Bürgermeister Franz Josef Kraus wandte sich dagegen, die Neutrassierung der Forchheimer Südumgehung im Rahmen eines Bebauungsplanverfahrens abzuwickeln. Dadurch seien die Einspruchsmöglicheiten drastisch herabgesetzt. Wenn schon, dann müsse ein ordentliches Planfeststellungsverfahren durchgeführt werden.
Dabei müsse unbedingt die spezielle Verkehrssituation von Ebermannstadt berücksichtigt werden. Angesichts einer Verkehrsbelastung von 16 000 Fahrzeugen pro Tag – der Forchheimer Ortsteil Burk fordert die Umgehung, weil die dort gemessenen 12 000 Fahrzeuge eine unerträgliche Belastung darstellten – sei es höchste Zeit, zumindest über Lösungsmöglichkeiten zu spekulieren. In diesem Zusammenhang erinnerte er an einen Stadtratsbeschluss vom 17. Juni 1991, in dem festgestellt wurde, dass Ebermannstadt durch eine Forchheimer Südumgehung keine Nachteile entstehen dürfen, dass die Bahntrasse erhalten bleiben muss und dass sicher gestellt werden soll, dass der Verkehr nicht zunimmt. Dies gilt besonders für den Schwerlastverkehr, der so weit wie möglich aus der Fränkischen Schweiz verbannt werden soll. Darin seien sich die Bürgermeister der Fremdenverkehrsgemeinden Ebermanstadt, Gößweinstein und Pottenstein einig, so Kraus. Zudem würde dies zu einer Aufwertung des Naturparks Fränkische Schweiz/Veldensteiner Forst führen begründete der Bürgermeister die Forderung nach einem (Nacht)Fahrverbot für Brummis auf der Bundesstraße.
CSU Fraktionschef Hubert Herbst bemängelte die Forchheimer „Salamitaktik“, die Bayreuther Straße so weit zurückzubauen, dass die Ostspange der Südumgehung unausweichlich wird. Schon jetzt hemmten 15 Ampeln den Verkehrsfluss auf der Bayreuther Straße. Als Ebermannstadter Minimalforderung formilierte er: „Die Südumgehung muss als Ganzes gesehen werden. In einem ordentlichen Planfeststellungverfahren müssen auch die Ebermannstadter Interessen gewürdigt werden.
Angesichtes einer zu erwartenden weiteren Zunahme der Verkehrsbelastung forderte Herbst „Visionen zu entwickeln“ und brachte eine frühere Planung der Verwaltung in Erinnerung die eine völlig neue Trasse der Bundesstraße 470 vorsieht. Die großräumige Umgehung könnte über Pretzfeld, am Kirschenfest vorbei und weiter über Wohlmuthshüll, Moggast und Leutzdorf, an Gößweinstein vorbei führen, Pottenstein umgehen und bei Bronn in die Bundesstraße 2 münden, skizzierte Herbst den Straßenverlauf.
Klaus Neuner griff ebenfalls in die Kiste der ad acta gelegten Planungen und brachte einmal mehr eine Untertunnelung von Ebermannstadt ins Gespräch. Diese Variante sei landschaftsschonender und flächensparender. Seine Idee: bei Rüssenbach in einen Tunnel einzufahren, der beim Bahnhof Gasseldorf wieder in die B 470 mündet.
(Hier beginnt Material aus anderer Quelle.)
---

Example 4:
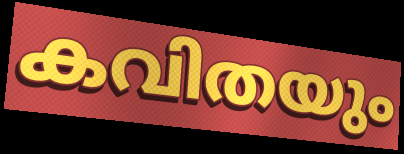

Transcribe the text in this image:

കവിതയും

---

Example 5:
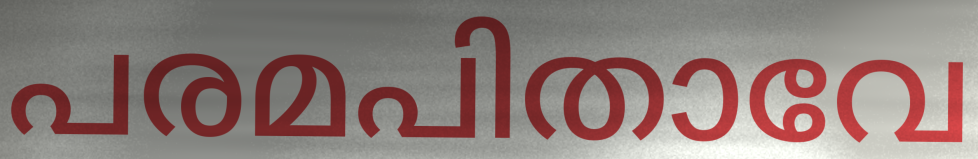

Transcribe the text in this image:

പരമപിതാവേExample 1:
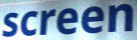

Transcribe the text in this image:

screen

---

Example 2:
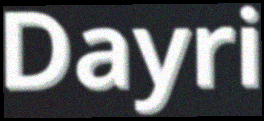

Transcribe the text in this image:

Dayri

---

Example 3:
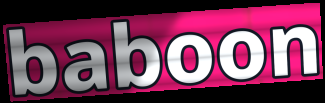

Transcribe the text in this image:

baboon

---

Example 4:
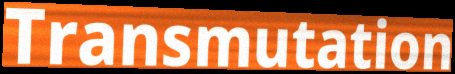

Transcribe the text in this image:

Transmutation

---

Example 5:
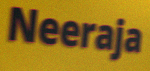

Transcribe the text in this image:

NeerajaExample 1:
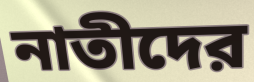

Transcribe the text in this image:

নাতীদের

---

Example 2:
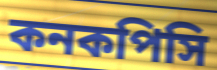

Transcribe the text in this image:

কনকপিসি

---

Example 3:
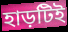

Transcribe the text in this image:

হাড়টিই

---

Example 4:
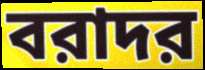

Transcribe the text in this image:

বরাদর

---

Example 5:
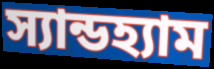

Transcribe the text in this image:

স্যান্ডহ্যাম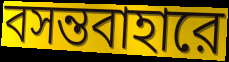
বসন্তবাহারেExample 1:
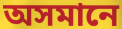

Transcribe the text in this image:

অসমানে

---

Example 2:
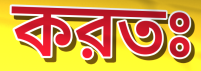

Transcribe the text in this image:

করতঃ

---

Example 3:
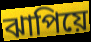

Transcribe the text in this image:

ঝাপিয়ে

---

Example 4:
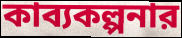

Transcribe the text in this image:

কাব্যকল্পনার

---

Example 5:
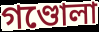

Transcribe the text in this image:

গণ্ডোলা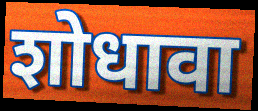
शोधावाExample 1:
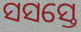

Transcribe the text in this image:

ସସସ୍ତେ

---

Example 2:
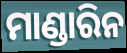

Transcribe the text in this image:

ମାଣ୍ଡାରିନ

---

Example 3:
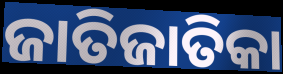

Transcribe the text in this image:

ଜାତିଜାତିକା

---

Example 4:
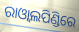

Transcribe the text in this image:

ରାଓ୍ଵାଲପିଣ୍ଡିରେ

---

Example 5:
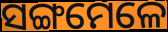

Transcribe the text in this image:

ସଙ୍ଗମେଳେ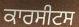
ਕਾਰਸੀਟਸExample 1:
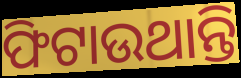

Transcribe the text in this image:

ଫିଟାଉଥାନ୍ତି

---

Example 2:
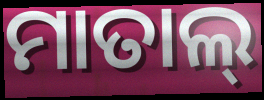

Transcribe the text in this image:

ମାତାଲ୍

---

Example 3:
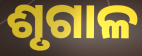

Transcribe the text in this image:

ଶୃଗାଳ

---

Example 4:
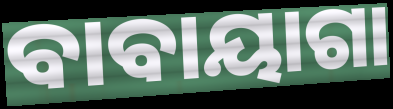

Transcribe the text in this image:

ବାବାୟାଗା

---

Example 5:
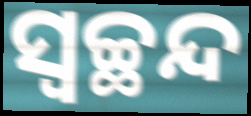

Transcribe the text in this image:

ସ୍ୱଚ୍ଛନ୍ଦ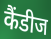
कैंडीज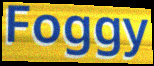
FoggyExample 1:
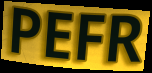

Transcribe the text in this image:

PEFR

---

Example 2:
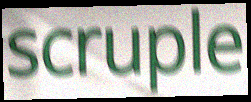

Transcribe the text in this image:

scruple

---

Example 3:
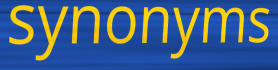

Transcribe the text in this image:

synonyms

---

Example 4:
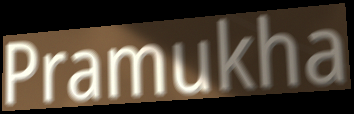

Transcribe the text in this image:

Pramukha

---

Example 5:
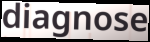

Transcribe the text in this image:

diagnose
Nach heutigem technischen Standard seien solche Lösungen durchaus machbar und finanzierbar.
Georg Held (SPD) unterstrich die Forderung nach einem Planfeststellungsverfahren für die B 470 und einem Gesamtkonzept ebenso, wie Vizebürgermeister Alfons Dorn (Wählergemeinschaft Gasseldorf/Oberland) und Wolfgang Minderlein (Freie Wähler). Mit Nachdruck plädierte Held dafür, die B 470 für den Schwerlastverkehr zu sperren. „Die Brummis gehören auf die Autobahn“, forderte er.
Zu „Gedankenspielen“ ermunterte Bürgermeister Franz Josef Kraus, denn: „Wir dürfen den Verkehr nicht einfach so auf uns zurollen lassen“. So beschloss das Gremium, einen Antrag zu stellen, wonach die B 470 für den Güterfernverkehr gesperrt wird. Ebenso sprach sich das Gremium für einen runden Tisch aus, an dem ein Gesamtkonzept für eine Südumgehung von Forchheim, aber auch eine Lösung der Verkehrsprobleme von Ebermannstadt, Gößweinstein und Pottenstein mit den zuständigen Stellen und den örtlichen Abgeordneten diskutiert wird.